*TASK OBJECTIVE*. Output the number of lines in the material below containing "para" and nothing more.

*DATASET EXTRACT*.
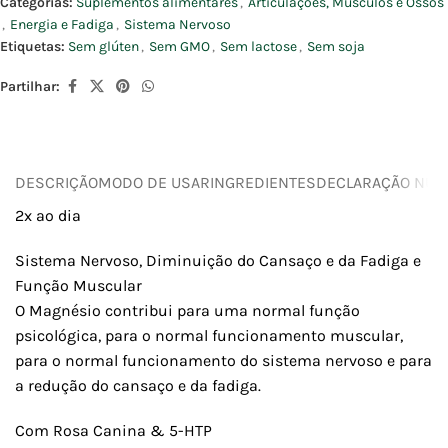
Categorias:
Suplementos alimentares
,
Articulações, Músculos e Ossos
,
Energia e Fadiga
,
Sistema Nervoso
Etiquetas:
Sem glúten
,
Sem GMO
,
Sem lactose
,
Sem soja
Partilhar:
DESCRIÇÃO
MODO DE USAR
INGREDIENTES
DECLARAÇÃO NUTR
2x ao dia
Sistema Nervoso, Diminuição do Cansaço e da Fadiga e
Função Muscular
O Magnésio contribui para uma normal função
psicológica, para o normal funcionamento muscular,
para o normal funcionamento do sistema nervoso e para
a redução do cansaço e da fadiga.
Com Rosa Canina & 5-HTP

* * *

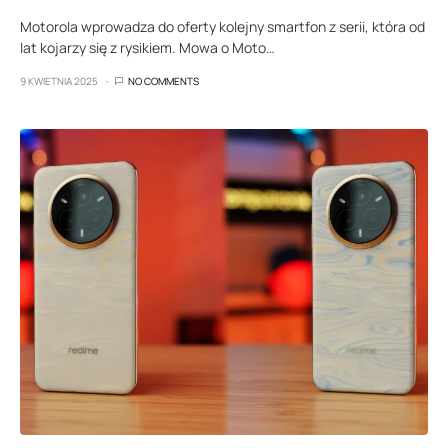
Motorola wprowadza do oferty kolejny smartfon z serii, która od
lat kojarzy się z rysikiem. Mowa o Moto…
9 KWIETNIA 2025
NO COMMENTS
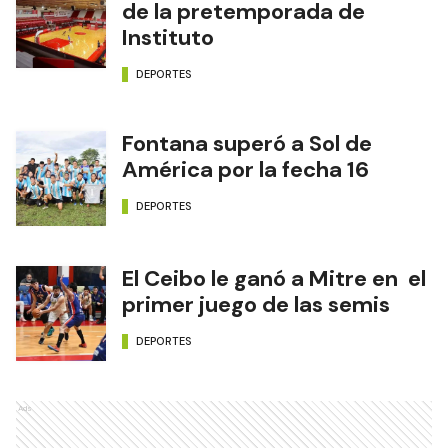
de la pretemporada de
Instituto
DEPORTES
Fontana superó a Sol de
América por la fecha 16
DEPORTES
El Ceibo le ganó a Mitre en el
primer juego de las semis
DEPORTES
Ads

==

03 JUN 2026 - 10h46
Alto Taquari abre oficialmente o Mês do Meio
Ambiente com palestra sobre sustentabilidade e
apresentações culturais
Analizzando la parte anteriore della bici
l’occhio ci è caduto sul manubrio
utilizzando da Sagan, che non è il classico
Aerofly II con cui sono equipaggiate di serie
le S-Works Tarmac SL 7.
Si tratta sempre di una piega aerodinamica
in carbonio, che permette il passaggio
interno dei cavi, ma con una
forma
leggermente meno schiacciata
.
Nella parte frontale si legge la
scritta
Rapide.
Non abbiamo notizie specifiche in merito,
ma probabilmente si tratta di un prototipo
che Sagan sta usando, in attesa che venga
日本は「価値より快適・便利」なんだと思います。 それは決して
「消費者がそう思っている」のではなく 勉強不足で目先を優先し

*RESPONSE AREA*. 3